___ 抜粋

説明

ガラス基板の強化方法

【課題】 表面に透明導電膜が形成されたガラスを、容易に、必要な部分を強化することができる、ガラス基板の強化方法を提供する。
【解決手段】 ガラス基板上に透明導電膜を形成するステップと、前記ガラス基板上に前記透明導電膜を形成した後に、該ガラス基板に吸収される波長を有するレーザー光の走査照射により、ガラス基板表層のガラス強化所望領域を加熱して熱変性層を形成する加熱ステップと、前記熱変性層が形成されたガラス基板を冷却する冷却ステップと、を有することとした。

【発明の詳細な説明】
【技術分野】
【0001】
本発明は、ガラス基板の強化方法に係り、詳しくは、ガラス基板上に透明導電膜を形成した後にガラス基板を強化することができる、ガラス基板の強化方法に関する。
【背景技術】
【0002】
従来、ガラスの強化方法としては、ガラスの製造工程において温度の高い軟化状態にあるガラスの表面にジェットエア等で急冷して圧縮応力を付与する風冷強化法や、イオン交換などにより常温で表面に圧縮応力を付与する化学強化法が知られている。また、ガラス表面を研磨等によりガラス表面の微小な傷(グリフィズ欠陥)などを除き強化する方法も知られている。
【0003】
最近では、超短パルスレーザー光をガラス表面またはガラス内部にスポット状に集光照射し、ガラス内部に異質層を点状、線状、あるいは網目状に形成する、強化ガラスの製造方法も知られている(特許文献1)。

______

- [演習の目的]:
次の記述(a)〜(c)が抜粋の内容と合っているかを「はい」か「いいえ」で答え、判断の決め手となる抜粋の語句をそのまま引用せよ。(a) レーザー光による加熱は、透明導電膜を形成する前に行う。(b) 化学強化法は、常温で表面に圧縮応力を付与する。(c) 風冷強化法では、軟化状態のガラスの表面をゆっくり冷ます。

___ 提供情報

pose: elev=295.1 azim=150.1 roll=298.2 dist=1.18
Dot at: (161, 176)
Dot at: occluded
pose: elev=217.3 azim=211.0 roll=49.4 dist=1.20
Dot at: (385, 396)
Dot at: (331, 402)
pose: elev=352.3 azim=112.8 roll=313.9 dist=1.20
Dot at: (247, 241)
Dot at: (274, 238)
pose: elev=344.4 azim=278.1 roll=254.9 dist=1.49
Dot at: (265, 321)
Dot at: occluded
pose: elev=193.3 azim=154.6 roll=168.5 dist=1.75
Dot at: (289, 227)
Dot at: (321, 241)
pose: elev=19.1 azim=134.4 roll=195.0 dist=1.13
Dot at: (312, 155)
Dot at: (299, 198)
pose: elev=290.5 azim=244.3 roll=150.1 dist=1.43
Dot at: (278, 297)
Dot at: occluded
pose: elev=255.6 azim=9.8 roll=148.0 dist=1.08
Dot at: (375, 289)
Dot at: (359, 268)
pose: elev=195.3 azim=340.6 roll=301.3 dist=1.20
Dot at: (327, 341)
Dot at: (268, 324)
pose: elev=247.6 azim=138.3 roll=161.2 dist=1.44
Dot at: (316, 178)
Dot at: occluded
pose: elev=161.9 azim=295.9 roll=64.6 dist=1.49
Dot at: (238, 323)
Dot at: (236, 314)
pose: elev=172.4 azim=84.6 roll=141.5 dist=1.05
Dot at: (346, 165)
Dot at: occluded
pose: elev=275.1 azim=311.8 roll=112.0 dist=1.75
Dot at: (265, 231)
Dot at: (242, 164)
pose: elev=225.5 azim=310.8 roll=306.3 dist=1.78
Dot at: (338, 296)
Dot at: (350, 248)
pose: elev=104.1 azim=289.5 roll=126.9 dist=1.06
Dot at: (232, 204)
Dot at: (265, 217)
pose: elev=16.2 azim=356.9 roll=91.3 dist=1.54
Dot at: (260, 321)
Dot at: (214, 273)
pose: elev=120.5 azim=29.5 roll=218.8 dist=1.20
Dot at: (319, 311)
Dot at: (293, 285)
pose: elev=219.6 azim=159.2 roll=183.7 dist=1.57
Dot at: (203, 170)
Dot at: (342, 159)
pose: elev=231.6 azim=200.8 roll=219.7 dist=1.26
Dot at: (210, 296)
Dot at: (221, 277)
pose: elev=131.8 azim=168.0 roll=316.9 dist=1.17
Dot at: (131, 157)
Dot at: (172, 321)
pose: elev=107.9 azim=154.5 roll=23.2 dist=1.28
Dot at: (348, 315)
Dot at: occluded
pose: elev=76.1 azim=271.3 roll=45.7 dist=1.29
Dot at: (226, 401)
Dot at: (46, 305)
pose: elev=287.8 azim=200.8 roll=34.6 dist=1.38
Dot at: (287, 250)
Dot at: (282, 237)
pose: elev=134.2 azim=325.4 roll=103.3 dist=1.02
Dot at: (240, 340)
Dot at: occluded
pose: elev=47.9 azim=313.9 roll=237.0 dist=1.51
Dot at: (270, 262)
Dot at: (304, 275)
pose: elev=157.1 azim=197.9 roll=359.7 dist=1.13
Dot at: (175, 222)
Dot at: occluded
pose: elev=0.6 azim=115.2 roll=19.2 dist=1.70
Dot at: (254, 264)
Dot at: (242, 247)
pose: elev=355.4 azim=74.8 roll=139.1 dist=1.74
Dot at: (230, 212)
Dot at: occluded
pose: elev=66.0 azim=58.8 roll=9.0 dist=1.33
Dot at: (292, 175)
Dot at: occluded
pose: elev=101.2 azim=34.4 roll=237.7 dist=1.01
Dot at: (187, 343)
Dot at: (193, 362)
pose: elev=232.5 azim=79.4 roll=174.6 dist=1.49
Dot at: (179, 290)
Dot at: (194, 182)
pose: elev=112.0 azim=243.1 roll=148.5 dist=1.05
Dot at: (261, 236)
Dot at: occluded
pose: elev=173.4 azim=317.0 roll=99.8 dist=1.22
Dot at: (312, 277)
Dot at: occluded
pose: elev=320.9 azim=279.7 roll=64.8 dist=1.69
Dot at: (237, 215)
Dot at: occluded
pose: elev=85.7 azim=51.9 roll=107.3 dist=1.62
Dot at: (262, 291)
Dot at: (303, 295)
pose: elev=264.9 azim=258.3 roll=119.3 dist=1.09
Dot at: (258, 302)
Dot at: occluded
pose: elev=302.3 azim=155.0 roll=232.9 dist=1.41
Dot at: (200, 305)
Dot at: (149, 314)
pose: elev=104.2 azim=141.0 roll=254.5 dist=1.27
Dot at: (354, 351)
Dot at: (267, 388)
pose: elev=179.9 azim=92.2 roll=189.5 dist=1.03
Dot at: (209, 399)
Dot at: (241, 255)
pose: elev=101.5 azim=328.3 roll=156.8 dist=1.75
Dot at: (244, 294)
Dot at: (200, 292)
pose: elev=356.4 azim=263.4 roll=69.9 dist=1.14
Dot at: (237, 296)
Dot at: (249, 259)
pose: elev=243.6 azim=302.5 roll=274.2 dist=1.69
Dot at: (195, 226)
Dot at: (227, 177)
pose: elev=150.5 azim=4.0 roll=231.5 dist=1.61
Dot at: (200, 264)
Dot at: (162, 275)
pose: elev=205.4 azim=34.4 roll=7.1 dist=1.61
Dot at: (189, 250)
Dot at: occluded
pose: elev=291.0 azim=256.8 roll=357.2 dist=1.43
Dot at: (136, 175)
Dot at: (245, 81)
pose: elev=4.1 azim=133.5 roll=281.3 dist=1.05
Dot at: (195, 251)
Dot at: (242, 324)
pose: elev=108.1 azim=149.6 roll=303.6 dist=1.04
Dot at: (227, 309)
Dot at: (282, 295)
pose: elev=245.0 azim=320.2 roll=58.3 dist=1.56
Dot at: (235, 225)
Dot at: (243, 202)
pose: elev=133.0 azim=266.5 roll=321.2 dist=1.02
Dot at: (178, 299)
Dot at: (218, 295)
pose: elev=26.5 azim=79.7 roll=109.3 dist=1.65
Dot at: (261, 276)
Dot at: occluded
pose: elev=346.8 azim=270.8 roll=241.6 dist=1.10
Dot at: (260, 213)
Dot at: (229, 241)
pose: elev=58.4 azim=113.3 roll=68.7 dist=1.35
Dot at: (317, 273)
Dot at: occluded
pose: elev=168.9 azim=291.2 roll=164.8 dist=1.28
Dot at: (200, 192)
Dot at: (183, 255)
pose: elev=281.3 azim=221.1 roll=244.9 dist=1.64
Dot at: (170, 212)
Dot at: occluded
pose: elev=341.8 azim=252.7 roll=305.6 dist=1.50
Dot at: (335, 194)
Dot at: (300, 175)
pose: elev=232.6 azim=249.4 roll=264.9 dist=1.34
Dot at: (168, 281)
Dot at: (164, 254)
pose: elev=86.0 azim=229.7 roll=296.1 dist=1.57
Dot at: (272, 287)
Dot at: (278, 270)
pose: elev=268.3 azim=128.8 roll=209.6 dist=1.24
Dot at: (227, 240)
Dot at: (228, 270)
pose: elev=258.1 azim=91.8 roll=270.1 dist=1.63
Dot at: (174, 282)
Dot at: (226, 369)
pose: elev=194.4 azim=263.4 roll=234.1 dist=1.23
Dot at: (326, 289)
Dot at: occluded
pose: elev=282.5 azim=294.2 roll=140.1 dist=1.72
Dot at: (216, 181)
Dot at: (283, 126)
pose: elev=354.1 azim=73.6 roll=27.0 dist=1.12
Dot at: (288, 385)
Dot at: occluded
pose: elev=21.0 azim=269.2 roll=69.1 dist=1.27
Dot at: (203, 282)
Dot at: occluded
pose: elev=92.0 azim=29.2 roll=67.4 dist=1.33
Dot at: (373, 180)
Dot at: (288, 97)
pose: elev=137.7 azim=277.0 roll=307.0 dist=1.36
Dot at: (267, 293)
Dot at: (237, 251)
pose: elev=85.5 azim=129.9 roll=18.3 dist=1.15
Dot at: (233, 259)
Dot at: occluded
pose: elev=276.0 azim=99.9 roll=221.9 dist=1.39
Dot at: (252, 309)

______

- [設問の解答]:
(a) いいえ。「前記ガラス基板上に前記透明導電膜を形成した後に」
(b) はい。「イオン交換などにより常温で表面に圧縮応力を付与する化学強化法」
(c) いいえ。「温度の高い軟化状態にあるガラスの表面にジェットエア等で急冷して圧縮応力を付与する風冷強化法」